When he opened his eyes. Mr Betts was standing over him with a strong drink in a glass. He looked annoyed. ‘You shouldn’t have done that, Mr Thomson, sir. It was a stupid thing to do after we’ve been so good to you. Why did you want to look in that room? Nobody will want to stay in this house any more if you tell people what you’ve seen,’ he said.

‘I’m sorry. I just wanted to know, that’s all.’ said Thomson. ‘I won’t tell anyone, I promise.’ So, before he left, Mr and Mrs Betts told him what they knew.

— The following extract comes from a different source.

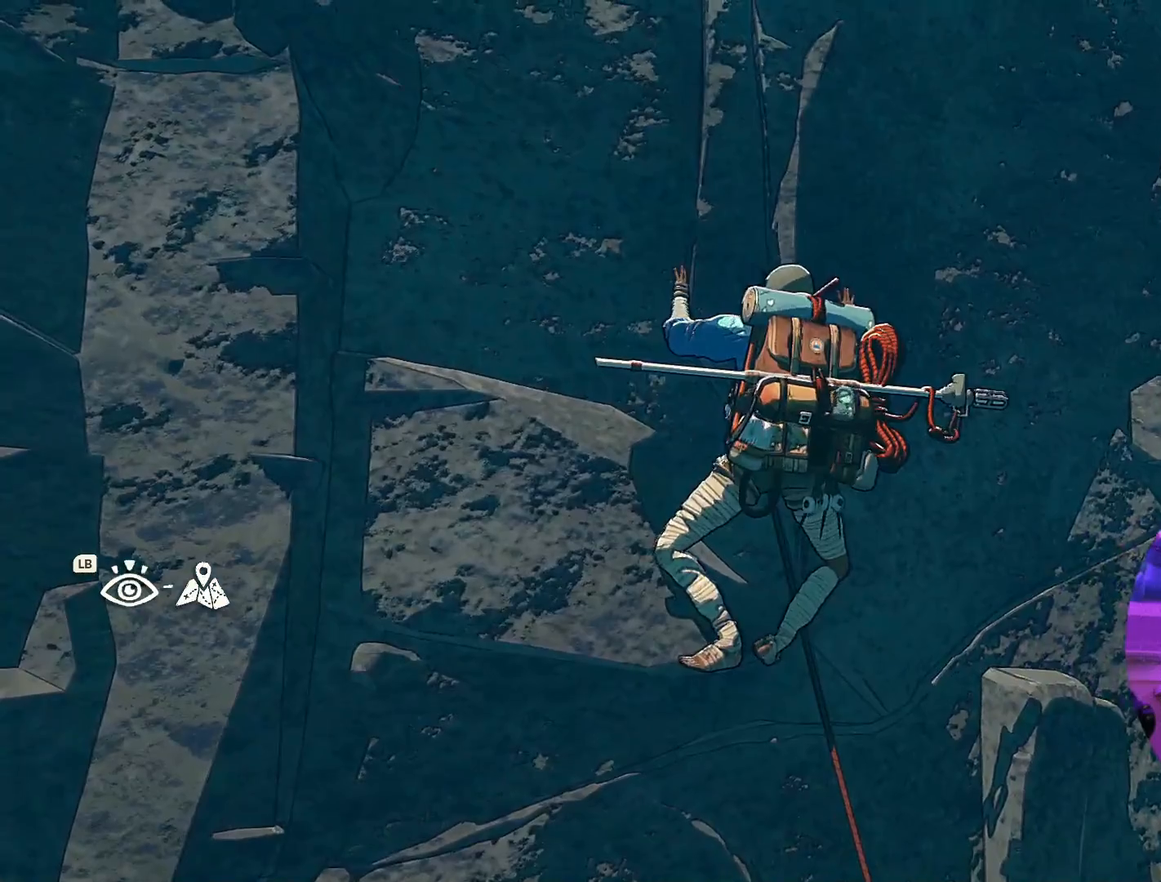
{"buttons": [], "left_stick": "center", "right_stick": "down-left", "events": [[50, "right_stick", "down"], [467, "right_stick", "down-left"]]}
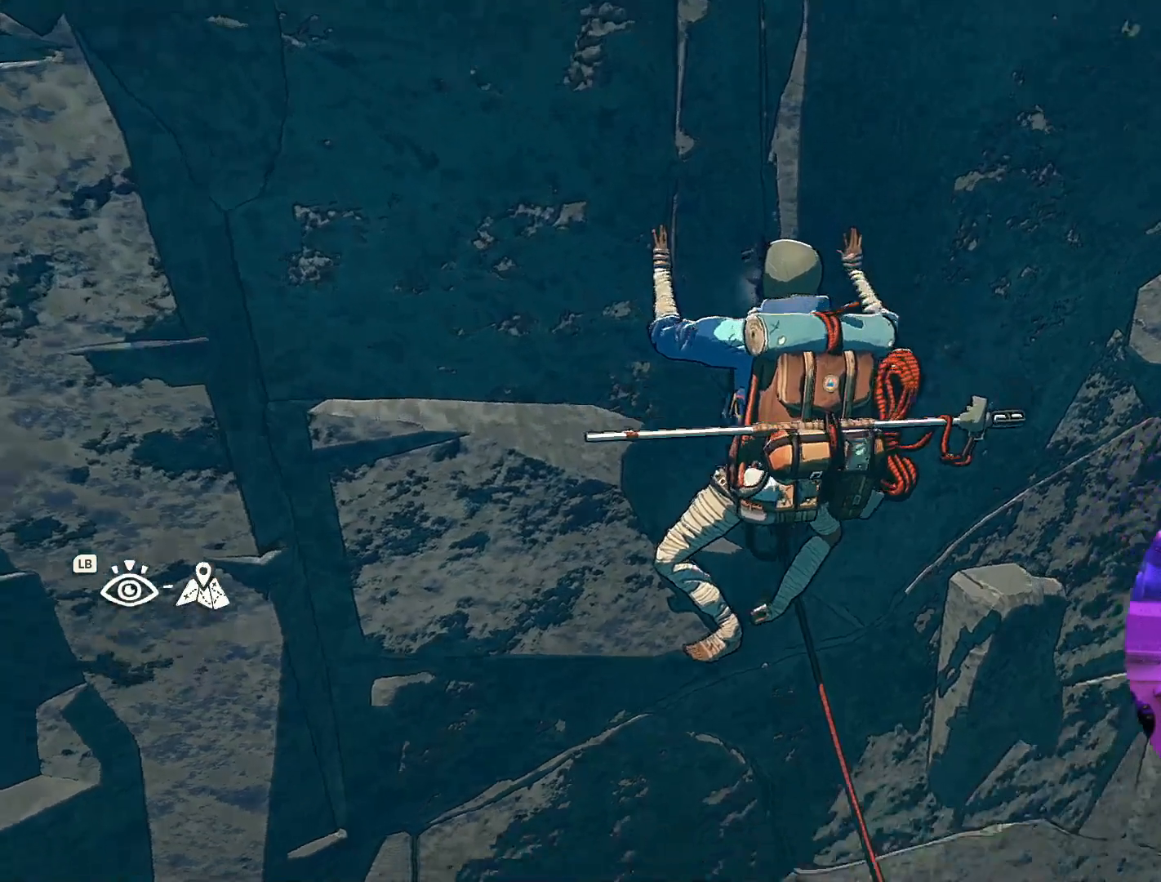
{"buttons": [], "left_stick": "center", "right_stick": "left", "events": [[417, "right_stick", "left"]]}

‘People say that a rich gentleman lived here a long time ago. One evening, he was out walking in the village, when a group of men attacked him. They wanted to steal his money. They held him down on that big, white stone which you saw when you were out walking the other day and they killed him with a knife. Then they threw his body into the sea. Later some people from the village moved the stone away from the village; they said the fish along this part of the coast would not come anywhere near it. The fishermen were not catching anything, you see. The people who lived in this house before us told us to lock that bedroom but to leave the bed in it. because the gentleman’s ghost might want to come back and sleep in the house again. You’re the first person to see him since we’ve been here. He’s never been a problem to us. But please don’t tell anyone.’ they repeated. ‘We don’t want people talking about ghosts in this house.’

For many years, Thomson didn’t say a word to anyone about what happened in the Betts’s house in Suffolk, and I only know his story because, years later, when he came to stay with my family, I was the person who showed him to his bedroom. When we reached the bedroom door, he opened it very loudly and stopped outside. He stood there for a minute and carefully inspected every corner of the room before he went in. Then he remembered that I was standing there and said, ‘Oh, I’m sorry, my dear, but something very odd happened to me once.’

And he told me the story I have just told you.